Ta terre ... et ses fantômes

Louve

Les genoux écorchés ...

Quand tu es d'un pays, quand tu es d'une rue

Tu y reviens toujours, c'est fort comme un aimant

Qui t'attire à la terre que tu avais perdue.

Tu as le coeur qui bat, car tu sais qu'elle t'attend


Et soudain, elle est là, tu la frôle de pas

Se souvient-elle déjà de tes vertes années ?

Oui, elle te reconnaît et te prend dans ses bras

Comme pour consoler tes genoux écorchés


Et voilà la fontaine qui t'accueillait, jadis.

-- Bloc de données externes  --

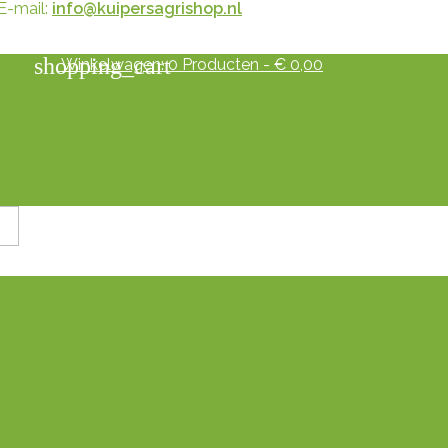
E-mail:
info@kuipersagrishop.nl
shopping_cart
Winkelwagen:
0
Producten - € 0,00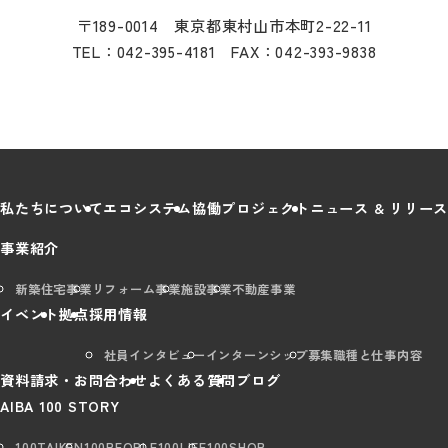
〒189-0014 東京都東村山市本町2-22-11
TEL：042-395-4181 FAX：042-393-9838
私たちについて
エコシステム
協働プロジェクト
ニュース & リリース
事業紹介
新築住宅事業
リフォーム事業
施設事業
不動産事業
イベント
拠点
採用情報
社員インタビュー
インターンシップ
募集職種と仕事内容
資料請求・お問合わせ
よくある質問
ブログ
AIBA 100 STORY
100TAIKEN
100PEOPLE
100LIFE
100SHOP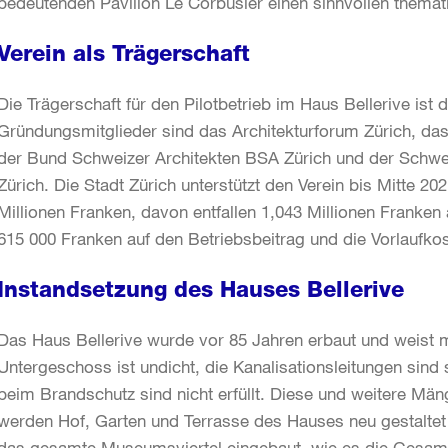
bedeutenden Pavillon Le Corbusier einen sinnvollen them
Verein als Trägerschaft
Die Trägerschaft für den Pilotbetrieb im Haus Bellerive ist 
Gründungsmitglieder sind das Architekturforum Zürich, d
der Bund Schweizer Architekten BSA Zürich und der Schwei
Zürich. Die Stadt Zürich unterstützt den Verein bis Mitte 2
Millionen Franken, davon entfallen 1,043 Millionen Franken
615 000 Franken auf den Betriebsbeitrag und die Vorlaufko
Instandsetzung des Hauses Bellerive
Das Haus Bellerive wurde vor 85 Jahren erbaut und weist m
Untergeschoss ist undicht, die Kanalisationsleitungen sind 
beim Brandschutz sind nicht erfüllt. Diese und weitere Män
werden Hof, Garten und Terrasse des Hauses neu gestaltet 
das gesamte Museumsviertel eingebaut, wie es die Gesamt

Au creux de son doux ventre, à présent, si rouillé

Ecoutant tes chansons, silencieuse complice

Berçant ton corps d'enfant, dans les doux soirs d'été


Assois-toi un instant près de sa bonhomie

Et laisse-toi aller en son coeur, comme avant

Tu peux fermer les yeux, et de loin, de l'oubli

Jailliront en étoiles les souvenirs d'antan


Tu revois, toute émue, les fantômes de ceux

Qui ont peuplés tes jours, façonnés ton envol

Vers cette vie future, en te donnant un peu

De toutes ces valeurs, attachées à ce sol


La maison, le jardin, où s'accrochent encore

Les rires et les colères, d'il y a cinquante ans.

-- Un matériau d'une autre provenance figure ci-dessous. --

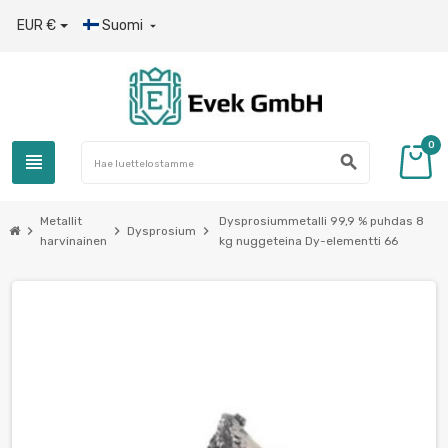
EUR €
Suomi

0
view_headline
search
Metallit
Dysprosiummetalli 99,9 % puhdas 8
chevron_right
chevron_right
chevron_right
Dysprosium
harvinainen
kg nuggeteina Dy-elementti 66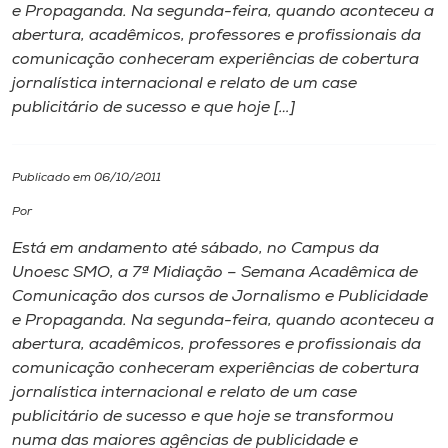
e Propaganda. Na segunda-feira, quando aconteceu a
abertura, acadêmicos, professores e profissionais da
I.nova
comunicação conheceram experiências de cobertura
jornalística internacional e relato de um case
Diplomados
publicitário de sucesso e que hoje […]
Cultura
Publicado em 06/10/2011
Por
CPA
Está em andamento até sábado, no Campus da
Unoesc SMO, a 7ª Midiação – Semana Acadêmica de
Biblioteca
Comunicação dos cursos de Jornalismo e Publicidade
e Propaganda. Na segunda-feira, quando aconteceu a
Editora
abertura, acadêmicos, professores e profissionais da
comunicação conheceram experiências de cobertura
jornalística internacional e relato de um case
Rádio
publicitário de sucesso e que hoje se transformou
numa das maiores agências de publicidade e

Sur le pas de la porte, une fille bouclée d'or

Contemple ses trésors dans la boîte en fer blanc


Non loin, sous la tonnelle, dans ses tabliers gris

Elle flotte, transparente, si fragile témoin

D'un temps, où son sourire embellissait ta vie.

Grand-mère qui savait, guérir tous tes chagrins

Cher visage, si doux, aux nattes bien tressées

L'entourant sans défaut, sans un cheveu follet

Diaphane, sans couleur, tristement émacié

Mais où brillait encore ce regard qui t'aimait


Ils sont tous là, tous revenus pour toi, ils flottent

Souvenirs douloureux : ils ne sont plus de chair

Parents, voisins, amis, ils glissent sans révolte

Dans ton coeur, sur ta peau. A tout jamais ils errent


Et galoches qui sonnent sur le sol torturé

De ces matins glacés, dans la campagne nue

Etés noyés de blés, de coquelicots semés

De luzerne coupée, embaumante sous la lune


Et tu ne peux rouvrir tes paupières, t'arracher

A ce sol, qui t'a si bien cueillie, façonnée

A tes chers disparus, à l'enfance envolée

Qui ne reviendra plus, mais qui t'a tant marquée


Et tu remontes encore le flot de souvenirs

Qui déferlent en toi, en capturant le temps.


Tous ces bruits, ces parfums et ce ciel qui t'attire

Regardé à l'envers, le nez dans les lys blancs.